#### [YOUR ASSIGNMENT]
From the data below, copy each line that includes the word "Aeropuerto".
++++ EXERCISE INPUT
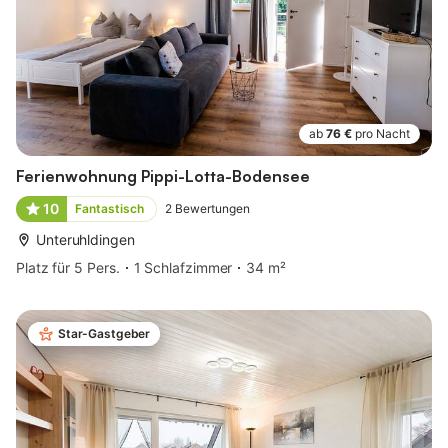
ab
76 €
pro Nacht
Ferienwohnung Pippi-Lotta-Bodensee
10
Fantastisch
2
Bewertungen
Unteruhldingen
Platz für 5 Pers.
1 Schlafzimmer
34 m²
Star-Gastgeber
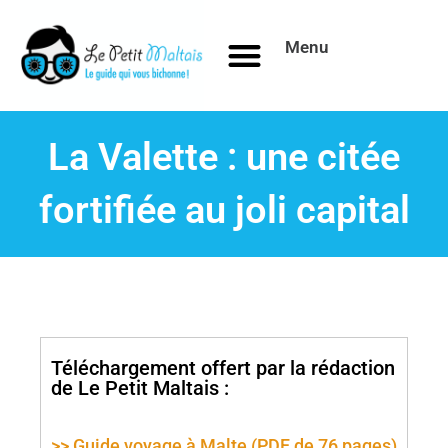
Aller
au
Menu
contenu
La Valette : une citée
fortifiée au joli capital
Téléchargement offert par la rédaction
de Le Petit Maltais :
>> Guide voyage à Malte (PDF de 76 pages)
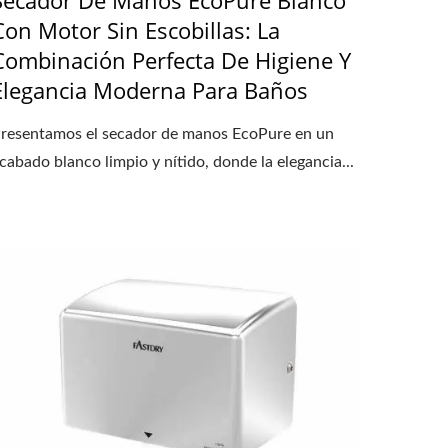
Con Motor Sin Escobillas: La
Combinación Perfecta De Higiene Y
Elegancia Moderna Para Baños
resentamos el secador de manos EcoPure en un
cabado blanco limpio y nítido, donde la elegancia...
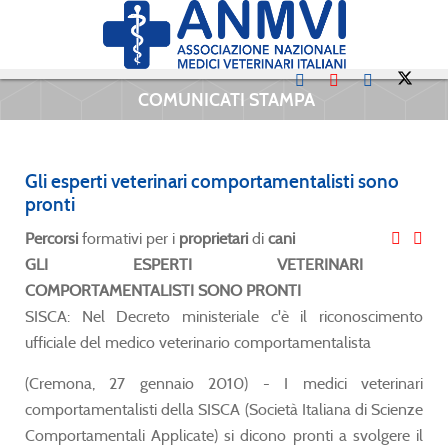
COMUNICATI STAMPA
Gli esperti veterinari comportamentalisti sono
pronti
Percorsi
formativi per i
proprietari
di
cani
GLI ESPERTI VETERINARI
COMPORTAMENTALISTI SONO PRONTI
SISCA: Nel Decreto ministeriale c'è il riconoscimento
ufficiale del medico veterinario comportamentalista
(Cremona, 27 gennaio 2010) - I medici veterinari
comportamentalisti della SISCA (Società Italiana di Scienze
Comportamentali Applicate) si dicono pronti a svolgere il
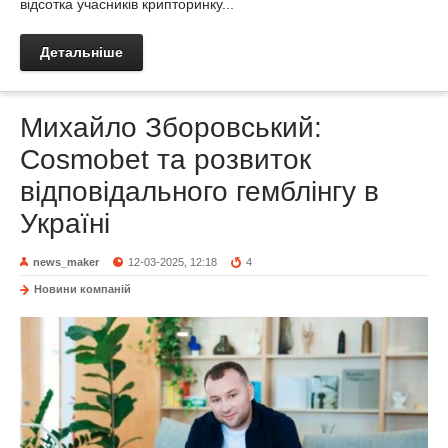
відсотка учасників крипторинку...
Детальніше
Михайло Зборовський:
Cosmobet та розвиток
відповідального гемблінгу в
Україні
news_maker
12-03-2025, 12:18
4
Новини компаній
++++++++
++++ EXERCISE INPUT
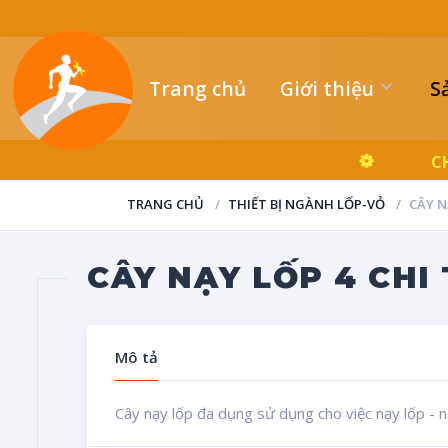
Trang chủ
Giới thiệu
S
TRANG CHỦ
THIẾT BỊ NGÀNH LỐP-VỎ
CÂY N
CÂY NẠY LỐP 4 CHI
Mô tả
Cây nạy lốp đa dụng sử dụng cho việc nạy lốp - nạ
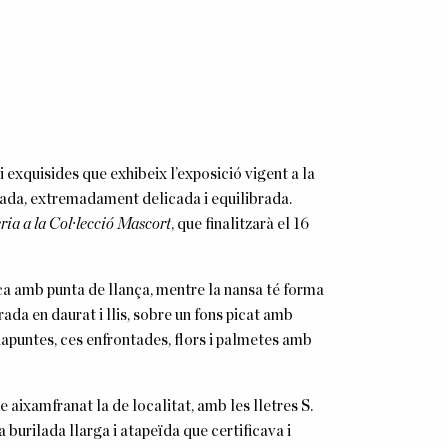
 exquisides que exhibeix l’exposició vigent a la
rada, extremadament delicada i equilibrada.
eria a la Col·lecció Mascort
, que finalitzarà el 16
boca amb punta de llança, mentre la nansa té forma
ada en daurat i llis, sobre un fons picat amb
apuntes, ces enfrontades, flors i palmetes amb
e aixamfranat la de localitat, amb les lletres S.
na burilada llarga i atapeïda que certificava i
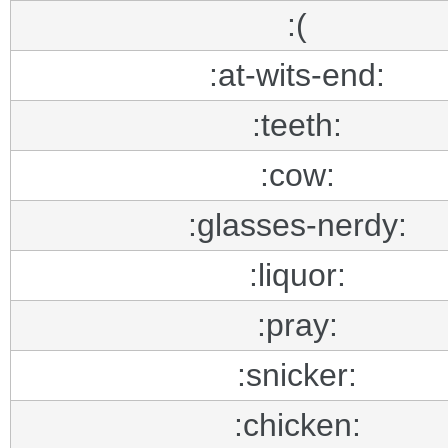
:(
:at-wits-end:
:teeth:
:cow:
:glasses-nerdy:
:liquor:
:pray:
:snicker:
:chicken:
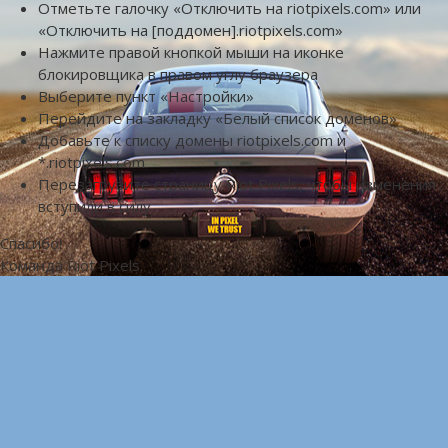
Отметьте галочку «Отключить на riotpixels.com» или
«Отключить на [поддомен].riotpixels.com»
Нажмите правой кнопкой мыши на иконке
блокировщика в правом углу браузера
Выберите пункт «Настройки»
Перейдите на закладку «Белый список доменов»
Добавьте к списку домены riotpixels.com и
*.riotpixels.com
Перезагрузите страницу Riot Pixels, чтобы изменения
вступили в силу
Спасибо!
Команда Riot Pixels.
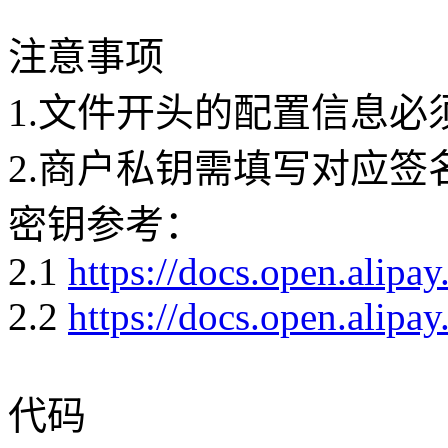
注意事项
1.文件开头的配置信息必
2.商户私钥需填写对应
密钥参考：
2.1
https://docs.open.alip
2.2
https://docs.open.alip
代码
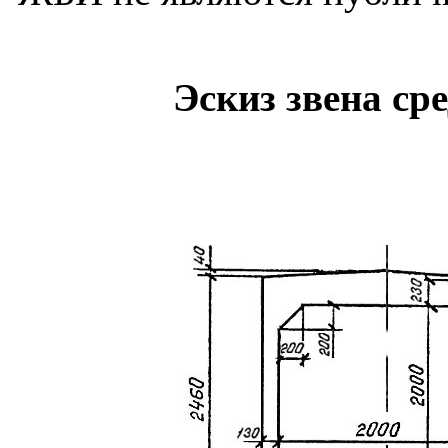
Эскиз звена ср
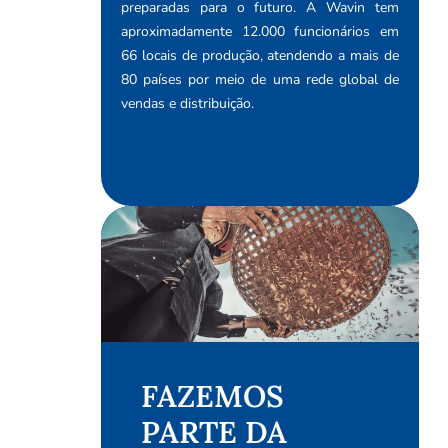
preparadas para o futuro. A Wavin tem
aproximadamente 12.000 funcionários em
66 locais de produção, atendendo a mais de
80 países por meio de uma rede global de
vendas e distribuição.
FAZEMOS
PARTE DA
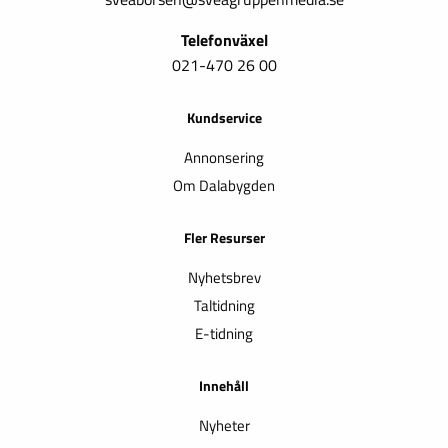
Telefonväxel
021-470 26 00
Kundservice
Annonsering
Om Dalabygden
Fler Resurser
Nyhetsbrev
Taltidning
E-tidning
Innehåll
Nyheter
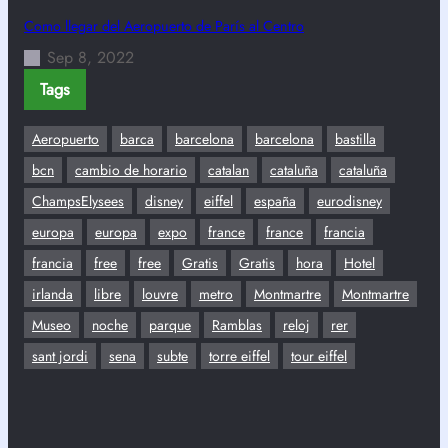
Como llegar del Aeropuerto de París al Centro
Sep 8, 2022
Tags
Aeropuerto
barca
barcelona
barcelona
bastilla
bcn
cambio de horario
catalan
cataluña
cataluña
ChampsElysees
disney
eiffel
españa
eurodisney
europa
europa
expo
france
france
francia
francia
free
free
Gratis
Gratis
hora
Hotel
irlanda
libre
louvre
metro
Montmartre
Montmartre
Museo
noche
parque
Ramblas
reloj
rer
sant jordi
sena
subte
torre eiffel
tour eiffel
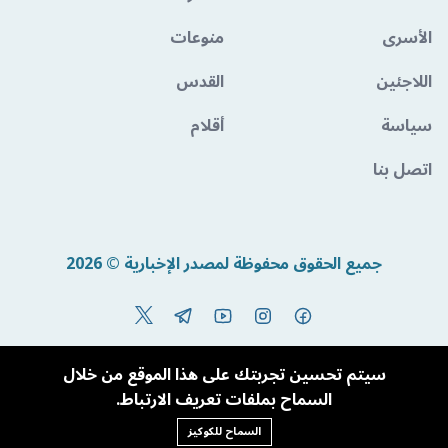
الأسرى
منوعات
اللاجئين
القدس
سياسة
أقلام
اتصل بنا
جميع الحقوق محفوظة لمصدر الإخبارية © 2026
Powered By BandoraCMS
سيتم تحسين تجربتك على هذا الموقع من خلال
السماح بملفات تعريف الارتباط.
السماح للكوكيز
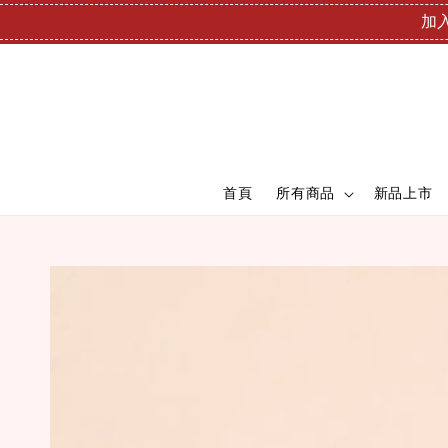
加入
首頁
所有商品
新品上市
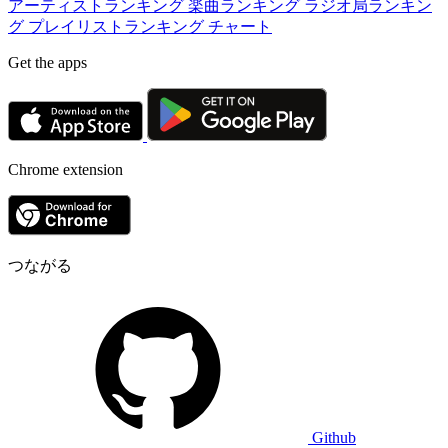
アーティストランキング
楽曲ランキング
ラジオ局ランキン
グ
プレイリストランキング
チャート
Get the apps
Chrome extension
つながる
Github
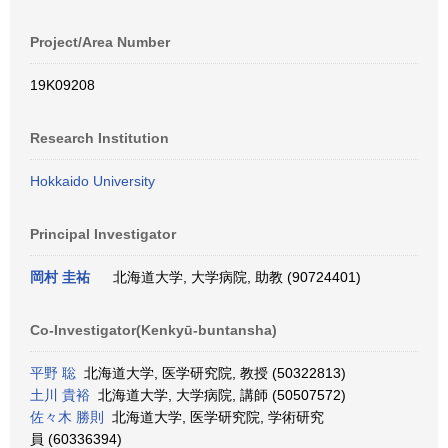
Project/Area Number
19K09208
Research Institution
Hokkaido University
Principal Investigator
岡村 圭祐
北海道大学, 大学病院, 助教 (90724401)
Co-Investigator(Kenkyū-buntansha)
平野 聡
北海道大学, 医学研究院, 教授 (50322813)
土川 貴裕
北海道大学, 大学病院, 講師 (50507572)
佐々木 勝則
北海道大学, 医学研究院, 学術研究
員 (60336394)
++++++++
#### [TASK RESULT]
Como llegar del Aeropuerto de París al Centro
Aeropuerto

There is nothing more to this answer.